Angle-Resolved Attosecond Streaking of Twisted Attosecond Pulses

TL;DR

This paper demonstrates how energy- and angle-resolved attosecond streaking can be used to characterize the orbital angular momentum in twisted attosecond pulses, revealing their angular modulations and polarization effects.

Contribution

It introduces a method to determine the OAM content of twisted attosecond pulses using streaking spectroscopy, highlighting the influence of polarization on the spectra.

Findings

Angular modulations in spectra for linearly polarized twisted pulses.

Isotropic spectra for circularly polarized twisted pulses.

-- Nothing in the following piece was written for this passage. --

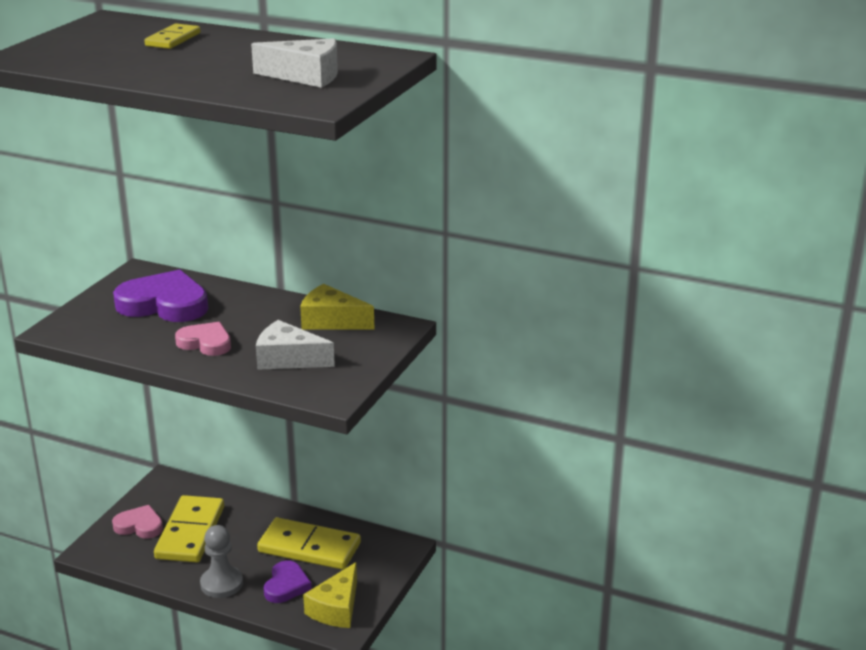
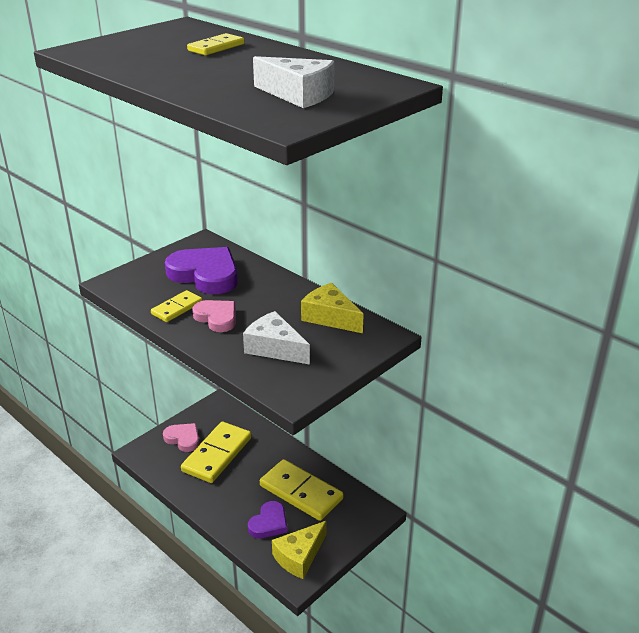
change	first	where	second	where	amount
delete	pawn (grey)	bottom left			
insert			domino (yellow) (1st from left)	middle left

Spectra are sensitive to the OAM values and polarization configurations.

Abstract

The present work focuses on the characterisation of the amount of orbital angular momentum (OAM) encoded in the twisted attosecond pulses via energy- and angle-resolved attosecond streaking in pump-probe setup. It is found that the photoelectron spectra generated by the linearly polarised twisted pulse with different OAM values exhibit angular modulations, whereas circularly polarised twisted pulse yields angular isotropic spectra. It is demonstrated that the energy- and angle-resolved streaking spectra are sensitive to the OAM values of the twisted pulse. Moreover, the different combinations of the polarisation of the twisted pump pulse and strong infrared probe pulse influence the streaking spectra differently. The characterisation of the OAM carrying twisted attosecond pulses opens up the possibility to explore helical light-matter interaction on attosecond timescale.